Wednesday, November 9, 2011

Odds and ends

  • Yoani Sanchez and her husband bought tickets, boarded a boat in Cienfuegos for a coastal tour, and were removed because the ride is for tourists only. As if they would swim south to Jamaica.

  • Guido Sigler Amaya, 58, is one of the twelve Cuban dissidents who opted to remain in Cuba after his release, rather than join the majority of those recently released who departed for Spain with their relatives.
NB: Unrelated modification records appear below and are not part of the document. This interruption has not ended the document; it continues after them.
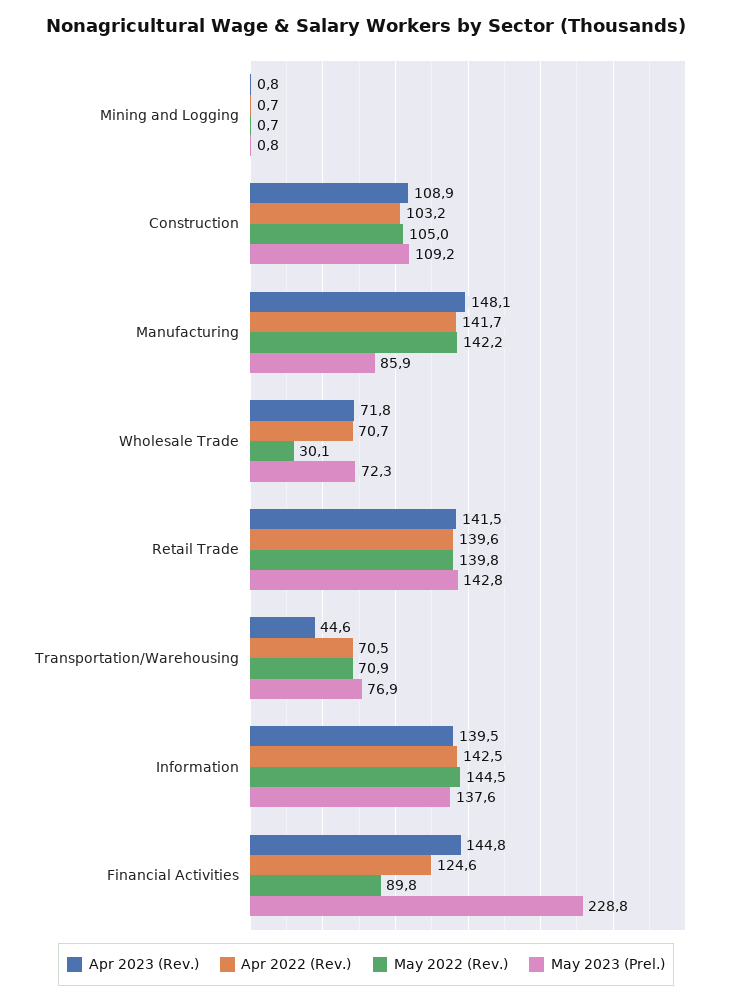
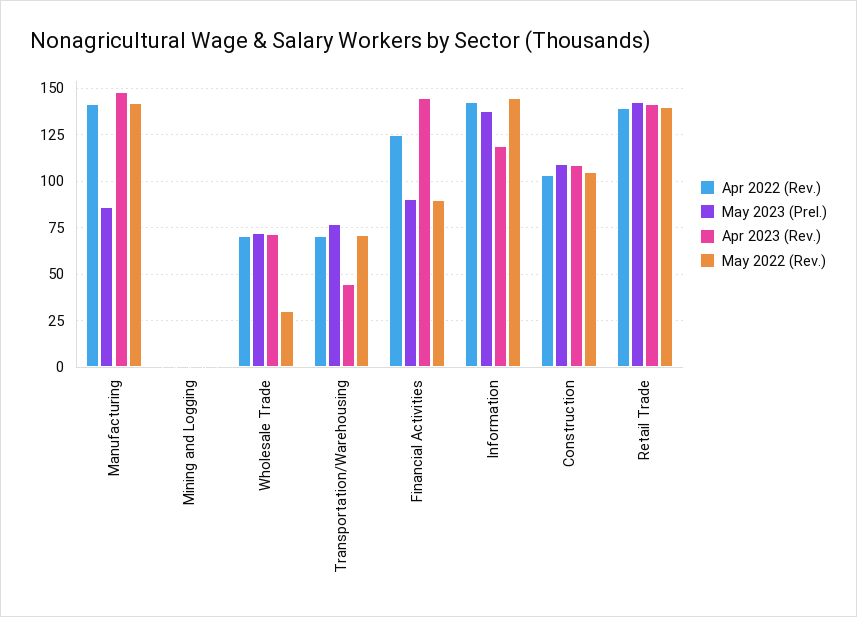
  {
    "Apr 2023 (Rev.)": {
      "Mining and Logging": 0.8,
      "Construction": 108.9,
      "Manufacturing": 148.1,
      "Wholesale Trade": 71.8,
      "Retail Trade": 141.5,
      "Transportation/Warehousing": 44.6,
-     "Information": 139.5,
+     "Information": 120,
      "Financial Activities": 144.8
    },
    "Apr 2022 (Rev.)": {
      "Mining and Logging": 0.7,
      "Construction": 103.2,
      "Manufacturing": 141.7,
      "Wholesale Trade": 70.7,
      "Retail Trade": 139.6,
      "Transportation/Warehousing": 70.5,
      "Information": 142.5,
      "Financial Activities": 124.6
    },
    "May 2022 (Rev.)": {
      "Mining and Logging": 0.7,
      "Construction": 105,
      "Manufacturing": 142.2,
      "Wholesale Trade": 30.1,
      "Retail Trade": 139.8,
      "Transportation/Warehousing": 70.9,
      "Information": 144.5,
      "Financial Activities": 89.8
    },
    "May 2023 (Prel.)": {
      "Mining and Logging": 0.8,
      "Construction": 109.2,
      "Manufacturing": 85.9,
      "Wholesale Trade": 72.3,
      "Retail Trade": 142.8,
      "Transportation/Warehousing": 76.9,
      "Information": 137.6,
-     "Financial Activities": 228.8
+     "Financial Activities": 90
    }
  }

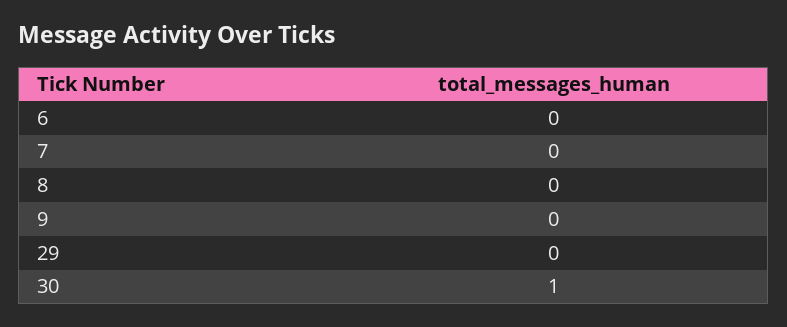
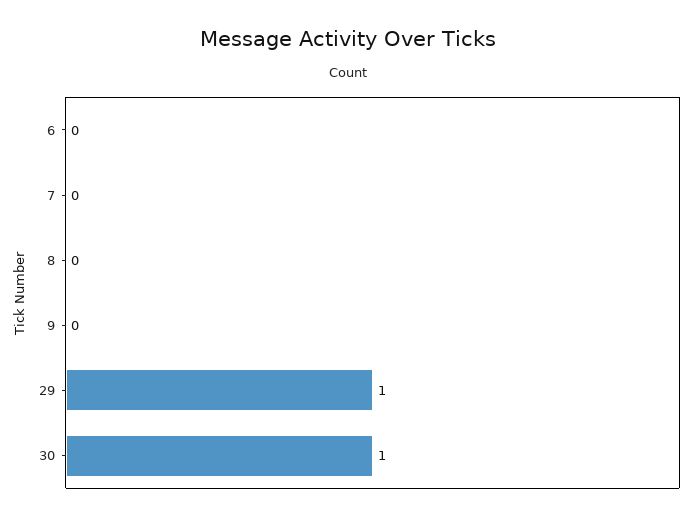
  {
    "6": 0,
    "7": 0,
    "8": 0,
    "9": 0,
-   "29": 0,
+   "29": 1,
    "30": 1
  }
He changed his mind and arrived yesterday in Miami where he says “we are going to continue fighting.”

  • The New York Times on the admirable work of Cuba’s longstanding medical mission in Haiti, now in a battle against cholera. “Half of the NGOs are already gone, and the Cubans are still there,” a UN official said.

  • At Babalu, “Sociological Classifications of Cubans and Cuban Americans,” a succinct exposition of the moral virtue of Cubans who arrived in the United States before 1980 and those who support the U.S. embargo – and of the depravity of nearly all others, in Cuba and here.

  • Jerusalem Post: The wife of jailed USAID contractor Alan Gross asks attendees at a Jewish charities conference to “contact your members of Congress and tell them to take action on Alan’s behalf. Tell everyone you know about Alan. Write letters to your newspapers. Let the Cuban government know that the Jewish community wants Alan home.”